If you're looking for something not too contemporary to read, I recommend "Collages" by Anais Nin. It's short. Also, I read "Lost and Found" by Carolyn Parkhurst over winter break (even though you weren't too fond of "The Dogs of Babel"), and it was really good. Glad to hear that you're up and moving.
Hey again,
Btw, I just have to tell you how funny it is to be posting on your blog under a large "Hinterlassen Sie Ihren Kommentar" and seing that Teresa "hat gesagt" and all that. It's really weird.
Anyway- I found this post really interesting- it helpd me get some insight into exactly what you're feeling/were feeling during your surgery and recovering....and, I'm really glad you wrote it.

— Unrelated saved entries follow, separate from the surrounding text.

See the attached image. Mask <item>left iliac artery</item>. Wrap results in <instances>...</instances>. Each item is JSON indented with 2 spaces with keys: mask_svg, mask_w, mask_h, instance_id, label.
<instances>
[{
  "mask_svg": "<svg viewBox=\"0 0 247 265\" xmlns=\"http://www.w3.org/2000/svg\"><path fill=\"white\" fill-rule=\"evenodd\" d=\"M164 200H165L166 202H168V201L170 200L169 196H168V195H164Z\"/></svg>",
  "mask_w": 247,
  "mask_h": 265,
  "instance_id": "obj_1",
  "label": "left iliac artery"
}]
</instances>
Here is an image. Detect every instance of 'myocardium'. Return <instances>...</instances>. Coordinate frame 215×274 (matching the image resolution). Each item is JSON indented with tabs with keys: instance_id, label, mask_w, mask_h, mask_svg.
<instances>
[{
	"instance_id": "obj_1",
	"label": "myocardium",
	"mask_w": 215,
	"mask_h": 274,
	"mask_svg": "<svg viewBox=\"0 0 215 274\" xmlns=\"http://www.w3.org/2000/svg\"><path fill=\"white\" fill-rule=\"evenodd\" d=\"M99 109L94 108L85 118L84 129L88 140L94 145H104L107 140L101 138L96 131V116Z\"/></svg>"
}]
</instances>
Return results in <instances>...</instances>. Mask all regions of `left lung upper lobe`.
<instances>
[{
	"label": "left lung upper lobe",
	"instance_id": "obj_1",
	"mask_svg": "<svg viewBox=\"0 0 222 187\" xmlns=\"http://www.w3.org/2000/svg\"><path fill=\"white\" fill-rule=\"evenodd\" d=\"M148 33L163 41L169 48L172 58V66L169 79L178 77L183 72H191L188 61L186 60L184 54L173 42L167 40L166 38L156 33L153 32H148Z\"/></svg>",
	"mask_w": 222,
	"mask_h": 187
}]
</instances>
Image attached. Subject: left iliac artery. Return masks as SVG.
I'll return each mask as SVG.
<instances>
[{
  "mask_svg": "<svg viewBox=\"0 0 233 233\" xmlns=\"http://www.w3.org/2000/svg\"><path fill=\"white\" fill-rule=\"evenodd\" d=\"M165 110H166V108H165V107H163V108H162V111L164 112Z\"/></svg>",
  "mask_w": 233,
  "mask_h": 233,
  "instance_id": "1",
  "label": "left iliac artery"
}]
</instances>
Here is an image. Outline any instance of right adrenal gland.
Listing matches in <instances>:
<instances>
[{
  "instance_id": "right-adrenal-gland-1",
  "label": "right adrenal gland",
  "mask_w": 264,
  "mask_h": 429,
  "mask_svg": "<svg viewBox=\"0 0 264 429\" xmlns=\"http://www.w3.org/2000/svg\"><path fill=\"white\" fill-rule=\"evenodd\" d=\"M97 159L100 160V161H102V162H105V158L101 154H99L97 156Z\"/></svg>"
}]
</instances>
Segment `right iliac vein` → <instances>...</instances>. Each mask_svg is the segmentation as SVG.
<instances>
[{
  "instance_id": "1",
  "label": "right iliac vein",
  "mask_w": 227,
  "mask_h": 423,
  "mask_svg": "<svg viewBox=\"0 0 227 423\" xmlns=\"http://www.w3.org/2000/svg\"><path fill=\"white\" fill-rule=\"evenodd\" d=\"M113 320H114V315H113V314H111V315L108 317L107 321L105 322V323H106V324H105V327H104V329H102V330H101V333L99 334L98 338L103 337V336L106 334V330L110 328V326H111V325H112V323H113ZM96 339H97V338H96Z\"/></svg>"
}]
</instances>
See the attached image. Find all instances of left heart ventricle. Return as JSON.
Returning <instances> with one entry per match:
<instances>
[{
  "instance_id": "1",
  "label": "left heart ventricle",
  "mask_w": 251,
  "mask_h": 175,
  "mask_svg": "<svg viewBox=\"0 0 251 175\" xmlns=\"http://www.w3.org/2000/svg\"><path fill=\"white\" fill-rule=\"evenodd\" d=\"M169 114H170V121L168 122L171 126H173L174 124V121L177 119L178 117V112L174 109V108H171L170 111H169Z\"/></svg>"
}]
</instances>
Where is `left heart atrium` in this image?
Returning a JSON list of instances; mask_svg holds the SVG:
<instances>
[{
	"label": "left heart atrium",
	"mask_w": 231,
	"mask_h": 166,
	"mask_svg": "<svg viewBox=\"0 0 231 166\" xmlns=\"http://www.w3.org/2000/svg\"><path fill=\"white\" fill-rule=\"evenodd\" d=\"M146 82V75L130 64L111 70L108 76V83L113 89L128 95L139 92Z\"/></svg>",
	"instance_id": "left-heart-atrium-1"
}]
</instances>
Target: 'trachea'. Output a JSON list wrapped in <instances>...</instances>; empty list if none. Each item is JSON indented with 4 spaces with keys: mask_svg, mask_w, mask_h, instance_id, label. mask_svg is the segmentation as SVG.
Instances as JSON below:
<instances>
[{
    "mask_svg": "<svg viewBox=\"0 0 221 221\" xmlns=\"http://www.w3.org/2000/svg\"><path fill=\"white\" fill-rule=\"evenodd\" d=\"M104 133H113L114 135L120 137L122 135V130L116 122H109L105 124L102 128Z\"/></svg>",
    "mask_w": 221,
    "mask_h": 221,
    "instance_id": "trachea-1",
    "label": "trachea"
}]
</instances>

It does sound painful, but it makes me realise how brave you are and how much you really are doing compared to the rest of us back-surgeryless people with our measly 40 hour a week day jobs!
Also- I'm really glad that you're back has healed to indestructible and that you're enthusiastic about your physical therapy, even though it's going to be tough- it's really exciting!!!! (I remember when your mom called me to tell me that your 2nd back surgery went well and after I listened to her message, I felt so happy for the rest of the day- I hadn't even realised how seriously worried I was about you. Even thinking about it makes my eyes tear up, darn you!!)
In less sappy news, I'm psyched that you finished Mists of Avalon- it took me an entire summer to finish! OMG, you have to let me and Christina know what you thought The History of Love!!! So good. I'll def. let you know what I'm reading next! I'm pretty sure it's going to be Eeeee Eee Eeeee by Tao Lin- it's about talking animals and "contemporary youth culture" - which is my kind of mix!